• **Problem to solve**:
Reproduce every line of the records below verbatim, leaving out the pictures.

(Text data extracted from pages)
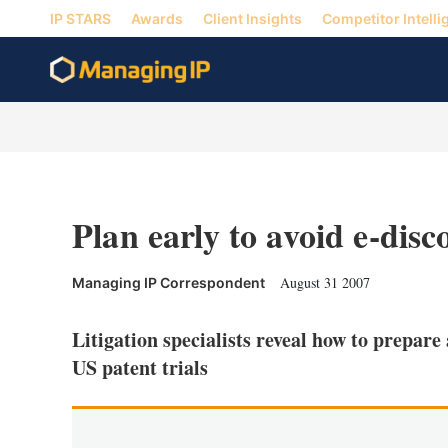
IP STARS
Awards
Client Insights
Competitor Intelli
Plan early to avoid e-disc
August 31 2007
Managing IP Correspondent
Litigation specialists reveal how to prepare
US patent trials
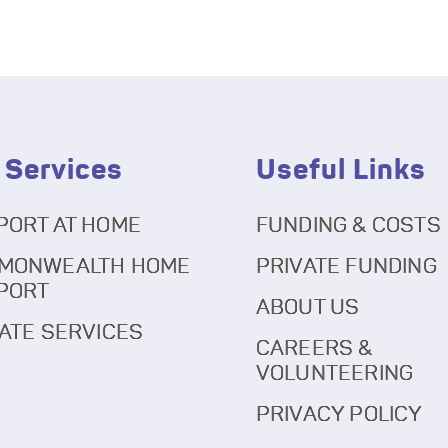
 Services
Useful Links
PORT AT HOME
FUNDING & COSTS
MONWEALTH HOME
PRIVATE FUNDING
PORT
ABOUT US
ATE SERVICES
CAREERS &
VOLUNTEERING
PRIVACY POLICY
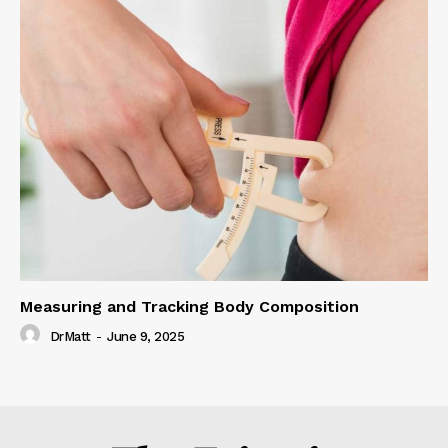
Measuring and Tracking Body Composition
DrMatt
-
June 9, 2025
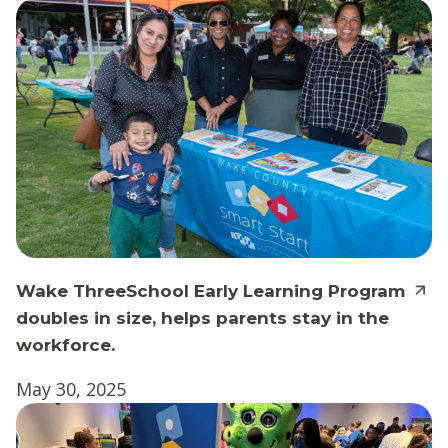
Wake ThreeSchool Early Learning Program
doubles in size, helps parents stay in the
workforce.
May 30, 2025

• **Response box**:
IP STARS
Awards
Client Insights
Competitor Intelli
Plan early to avoid e-disc
August 31 2007
Managing IP Correspondent
Litigation specialists reveal how to prepare
US patent trials
 Services
Useful Links
PORT AT HOME
FUNDING & COSTS
MONWEALTH HOME
PRIVATE FUNDING
PORT
ABOUT US
ATE SERVICES
CAREERS &
VOLUNTEERING
PRIVACY POLICY
Measuring and Tracking Body Composition
DrMatt
-
June 9, 2025
Wake ThreeSchool Early Learning Program
doubles in size, helps parents stay in the
workforce.
May 30, 2025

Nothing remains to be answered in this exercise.